Click on www.movieweb.com to see what she means. It has links to hundreds of official film sites, most with little more than the official poster and some sanitized celebrity biographies. Marketing executives don’t know yet if these sites bring extra bodies into cinemas, but they build them anyway: even at $100,000 for the more lavish ones, their cost is incidental when part of a $20 million ad campaign. The Web provides “added value”.

The Full Monty’s site had a handy glossary of Yorkshire slang for American audiences. The Truman Show’s Web address (www.thetrumanshow.com) pretended to be that of an anti-Truman Show guerilla group. Much depends on the director. Cameron, George Lucas and Godzilla’s Dean Devlin, all avowed techies, led the reinvention of special effects with raw computing power – hence Devlin’s giant lizard and Cameron’s teeming crowds, but also the spectacular mixing of color and black-and-white in Gary Ross’s Pleasantville, which opened last weekend in the UK.

Tech-friendly directors take a personal interest in their films websites. Less predictably, Barry Levinson (Diner, Rain Man, Good Morning Vietnam) says he values the Web as a way to reach viewers directly, unfiltered by critics or the media. If so, he may want to avoid the Movie ReviewQuery Engine, hotline to more than 90,000 reviews of more than 15,000 titles.

Here, in typically egalitarian fashion, the Net has thrown self-appointed special interest critics (Girls on Film at www.girlson.com/film concentrates on “Chicks, Flicks and Politics”) together with influential veterans such as Roger Ebert of the Chicago Sun-Times.

They may irritate as often as they enlighten, but at least the pundits now have no excuse for errors.
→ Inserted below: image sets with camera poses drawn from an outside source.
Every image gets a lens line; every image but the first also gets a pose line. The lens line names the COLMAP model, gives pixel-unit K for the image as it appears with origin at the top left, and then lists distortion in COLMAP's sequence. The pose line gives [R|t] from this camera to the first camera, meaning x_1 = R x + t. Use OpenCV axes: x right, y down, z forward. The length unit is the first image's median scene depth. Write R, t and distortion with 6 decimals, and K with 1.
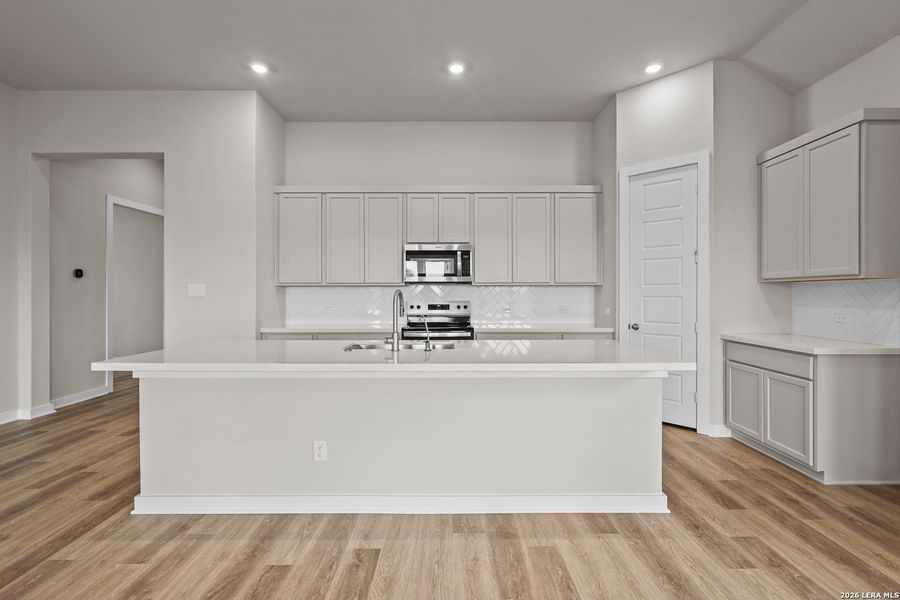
lens RADIAL K [[415.2, 0, 453.1], [0, 415.2, 295.6], [0, 0, 1]] dist [-0.004888, 0.002035]
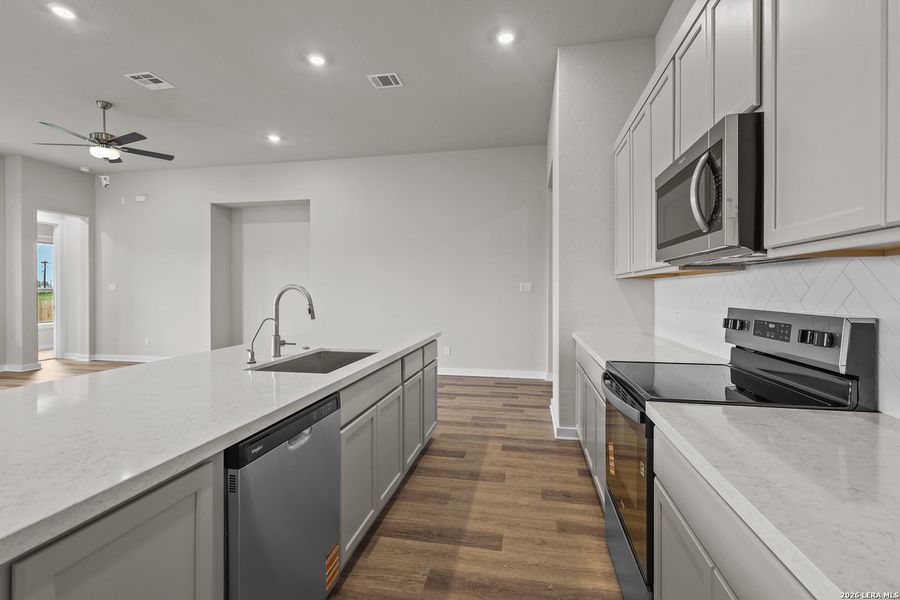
lens RADIAL K [[415.2, 0, 449.9], [0, 415.2, 295.7], [0, 0, 1]] dist [-0.004888, 0.002035]
pose [[-0.193521, 0.015297, -0.980977, 0.449767], [-0.003836, 0.999859, 0.016349, -0.007265], [0.981089, 0.006927, -0.193435, 1.077238]]
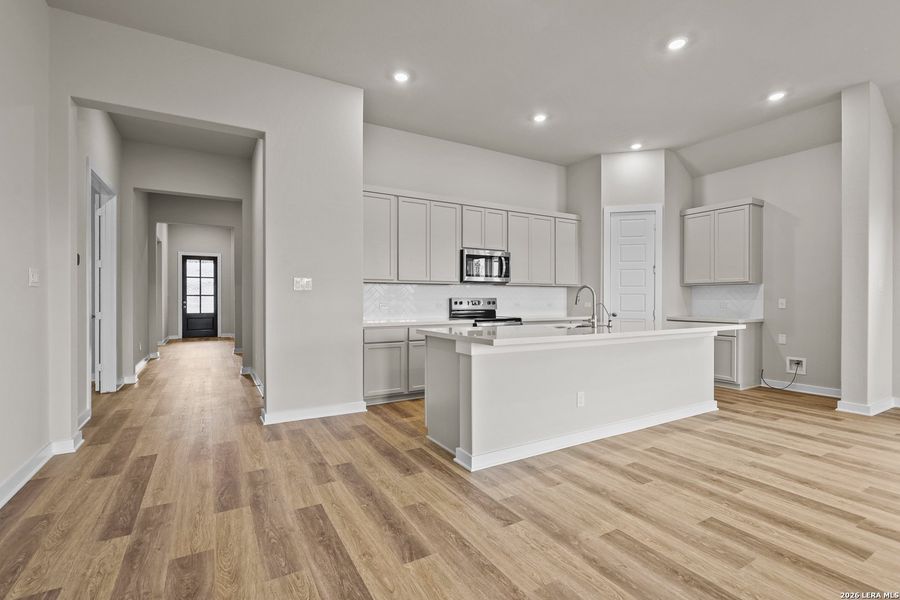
lens RADIAL K [[415.2, 0, 452.5], [0, 415.2, 301.1], [0, 0, 1]] dist [-0.004888, 0.002035]
pose [[0.863572, -0.001109, 0.504224, -0.907323], [0.000540, 0.999999, 0.001273, 0.027754], [-0.504225, -0.000827, 0.863572, 0.009404]]
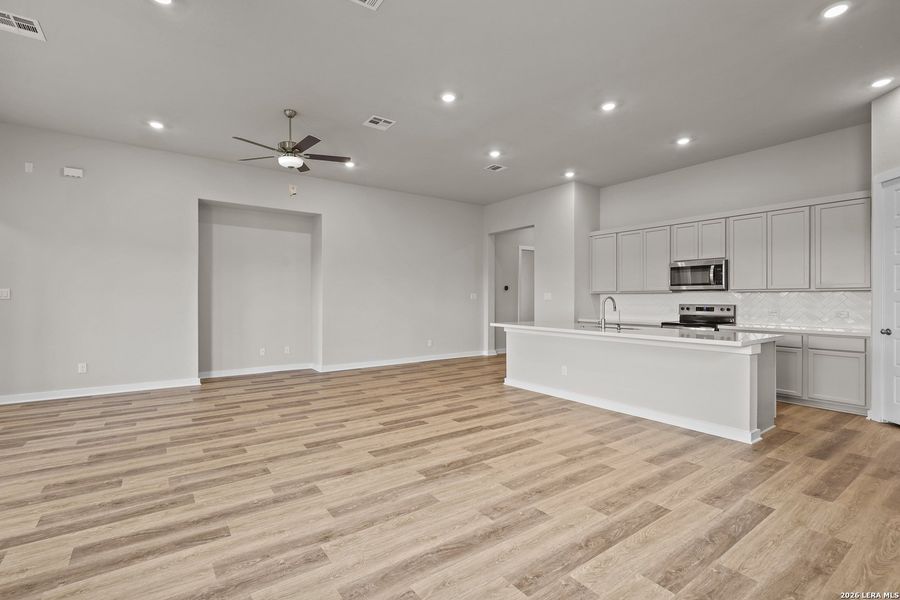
lens RADIAL K [[415.2, 0, 444.5], [0, 415.2, 297.7], [0, 0, 1]] dist [-0.004888, 0.002035]
pose [[0.576764, -0.000654, -0.816910, 0.713642], [-0.004956, 0.999978, -0.004299, 0.002596], [0.816895, 0.006529, 0.576749, -0.503657]]
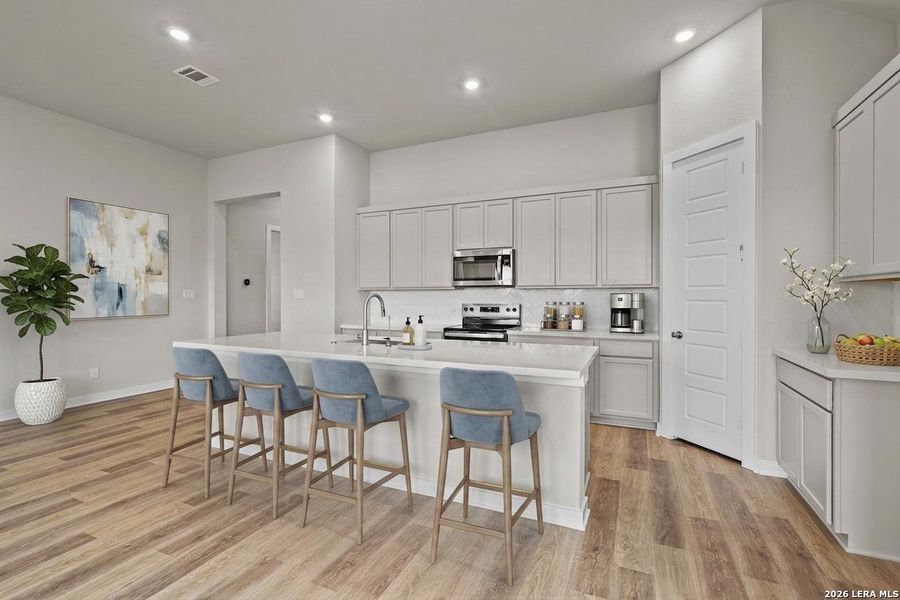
lens RADIAL K [[415.2, 0, 450.1], [0, 415.2, 298.0], [0, 0, 1]] dist [-0.004888, 0.002035]
pose [[0.907839, 0.001668, -0.419315, 0.411927], [-0.002064, 0.999998, -0.000490, -0.000977], [0.419313, 0.001310, 0.907841, 0.013803]]
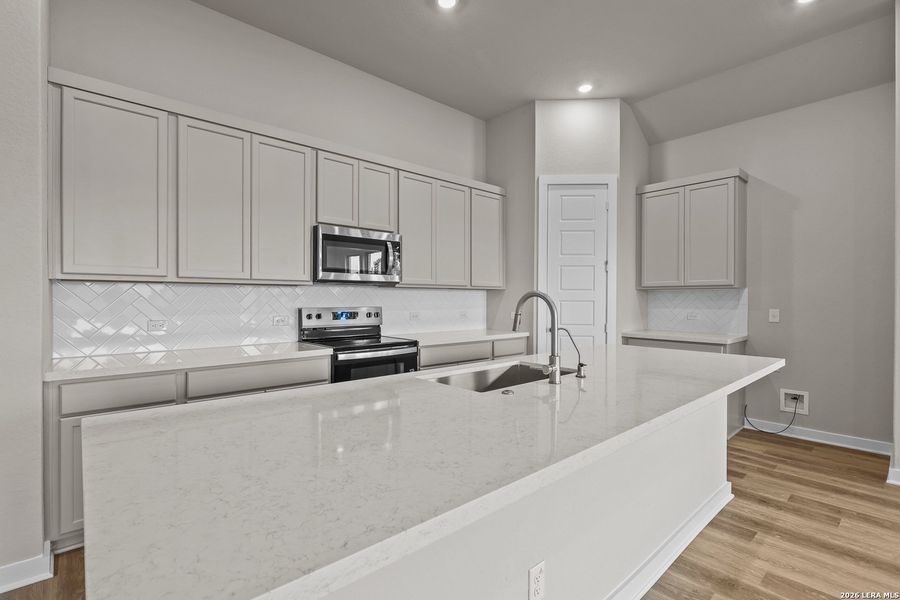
lens RADIAL K [[415.2, 0, 448.9], [0, 415.2, 300.6], [0, 0, 1]] dist [-0.004888, 0.002035]
pose [[0.750367, -0.001080, 0.661021, -0.501409], [-0.001216, 0.999995, 0.003015, -0.001086], [-0.661020, -0.003067, 0.750362, 0.434042]]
Never before has so much raw film data been available so swiftly – much of it through the giant Internet Movie Database. There is also what Erika Milvy calls “a film-school education in 100 clicks” in a series of online documentaries on the making of the century’s Oscar-winners, available on Alternative Entertainment TV at aentv.com/home/awards/acad.

And then there’s gossip – not necessarily the prurient kind but the industry kind that riles studio heads far more and tends to gravitate to Harry Knowles’s now legendary website.

Knowles is Hollywood’s Matt Drudge, and like Drudge he uses the Net to annihilate physical distance, working from a chaotic room at home in Austin. There he receives a constant stream of scripts, screening reviews and rumors that used to leave studios apoplectic. Last year, for example, he posted speculation that Lucas had botched the focus on an entire reel of the next Star Wars instalment. Since then the studios have learned to live with him, mainly by flattery.

Hollywood has poured content on to the Web, with every prospect of more to come; entrepreneurs are buying the online rights to entire film libraries against the time when webcasting them may suddenly be viable. We are the winners, so far, with a new and expanding window on the world of film for roughly $20 a month.